• EXERCISE PROMPT
Please take the lines from the one holding "15: (550, 161)" through the one holding "43: (351, 186)" in the data below and copy them exactly.
── MATERIAL TO PROCESS ──
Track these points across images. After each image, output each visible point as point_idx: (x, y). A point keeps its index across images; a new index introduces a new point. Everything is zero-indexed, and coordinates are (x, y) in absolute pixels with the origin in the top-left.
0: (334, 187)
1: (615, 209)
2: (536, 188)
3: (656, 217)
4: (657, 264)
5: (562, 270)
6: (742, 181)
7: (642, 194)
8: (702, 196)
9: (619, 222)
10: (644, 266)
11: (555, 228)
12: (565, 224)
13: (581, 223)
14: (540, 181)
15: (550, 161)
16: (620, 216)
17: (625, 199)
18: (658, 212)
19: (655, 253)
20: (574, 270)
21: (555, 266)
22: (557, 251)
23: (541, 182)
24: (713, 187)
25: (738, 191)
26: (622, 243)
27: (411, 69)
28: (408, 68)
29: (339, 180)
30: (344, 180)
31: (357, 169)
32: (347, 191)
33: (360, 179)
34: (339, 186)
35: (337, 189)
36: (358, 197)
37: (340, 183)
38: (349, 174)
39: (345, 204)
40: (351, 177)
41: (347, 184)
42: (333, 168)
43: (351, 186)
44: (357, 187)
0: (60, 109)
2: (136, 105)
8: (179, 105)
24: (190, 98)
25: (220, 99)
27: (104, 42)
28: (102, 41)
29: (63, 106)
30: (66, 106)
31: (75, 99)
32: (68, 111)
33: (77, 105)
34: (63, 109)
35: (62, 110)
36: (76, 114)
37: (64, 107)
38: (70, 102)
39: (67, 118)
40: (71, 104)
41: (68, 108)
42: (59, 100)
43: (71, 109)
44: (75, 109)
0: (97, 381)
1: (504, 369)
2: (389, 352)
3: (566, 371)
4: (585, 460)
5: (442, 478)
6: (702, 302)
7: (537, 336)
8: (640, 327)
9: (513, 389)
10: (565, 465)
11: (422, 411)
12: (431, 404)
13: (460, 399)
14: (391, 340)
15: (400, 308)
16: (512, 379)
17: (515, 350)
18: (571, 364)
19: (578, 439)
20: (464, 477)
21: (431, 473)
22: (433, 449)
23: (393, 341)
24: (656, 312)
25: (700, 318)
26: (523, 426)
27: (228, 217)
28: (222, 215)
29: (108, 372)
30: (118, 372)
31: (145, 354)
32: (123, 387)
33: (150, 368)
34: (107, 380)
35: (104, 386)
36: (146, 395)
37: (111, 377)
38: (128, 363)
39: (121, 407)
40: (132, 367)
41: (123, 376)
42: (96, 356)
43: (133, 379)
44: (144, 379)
───
── MATERIAL TO PROCESS ──
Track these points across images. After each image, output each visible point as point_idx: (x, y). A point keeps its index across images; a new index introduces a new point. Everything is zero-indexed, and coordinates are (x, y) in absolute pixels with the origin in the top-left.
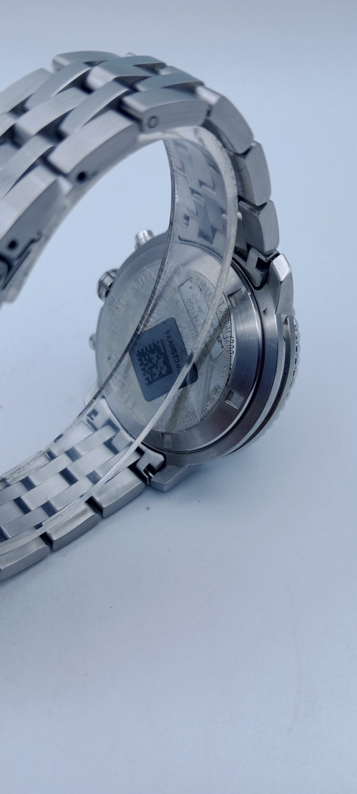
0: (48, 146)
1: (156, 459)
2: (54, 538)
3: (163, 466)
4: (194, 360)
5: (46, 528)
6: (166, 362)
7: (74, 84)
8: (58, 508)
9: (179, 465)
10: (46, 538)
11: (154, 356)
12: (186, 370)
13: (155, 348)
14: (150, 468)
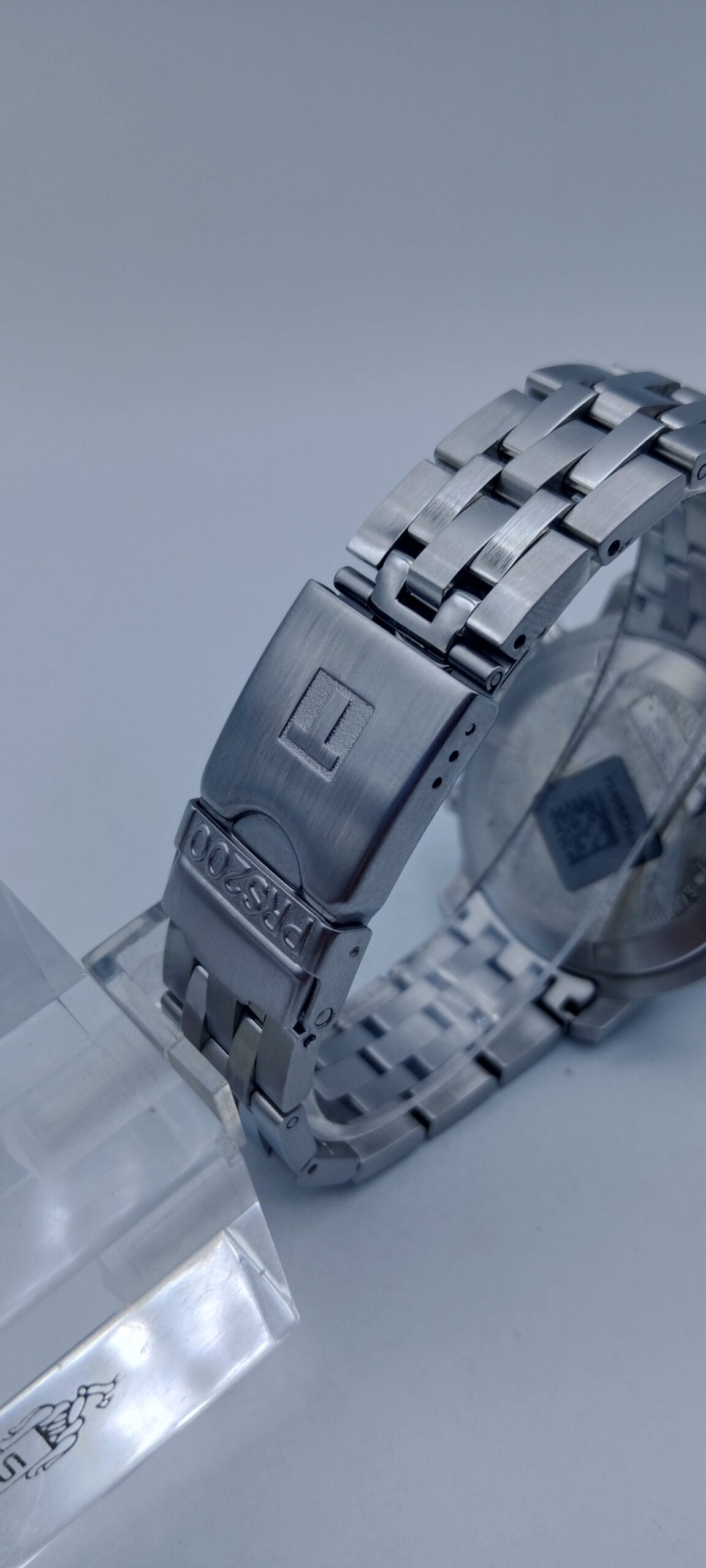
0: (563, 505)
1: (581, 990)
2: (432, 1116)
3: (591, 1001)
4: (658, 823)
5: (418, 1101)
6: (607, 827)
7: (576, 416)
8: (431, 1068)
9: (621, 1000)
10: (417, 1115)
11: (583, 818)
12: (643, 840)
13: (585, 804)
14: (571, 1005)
───
• EXPECTED ANSWER
15: (550, 161)
16: (620, 216)
17: (625, 199)
18: (658, 212)
19: (655, 253)
20: (574, 270)
21: (555, 266)
22: (557, 251)
23: (541, 182)
24: (713, 187)
25: (738, 191)
26: (622, 243)
27: (411, 69)
28: (408, 68)
29: (339, 180)
30: (344, 180)
31: (357, 169)
32: (347, 191)
33: (360, 179)
34: (339, 186)
35: (337, 189)
36: (358, 197)
37: (340, 183)
38: (349, 174)
39: (345, 204)
40: (351, 177)
41: (347, 184)
42: (333, 168)
43: (351, 186)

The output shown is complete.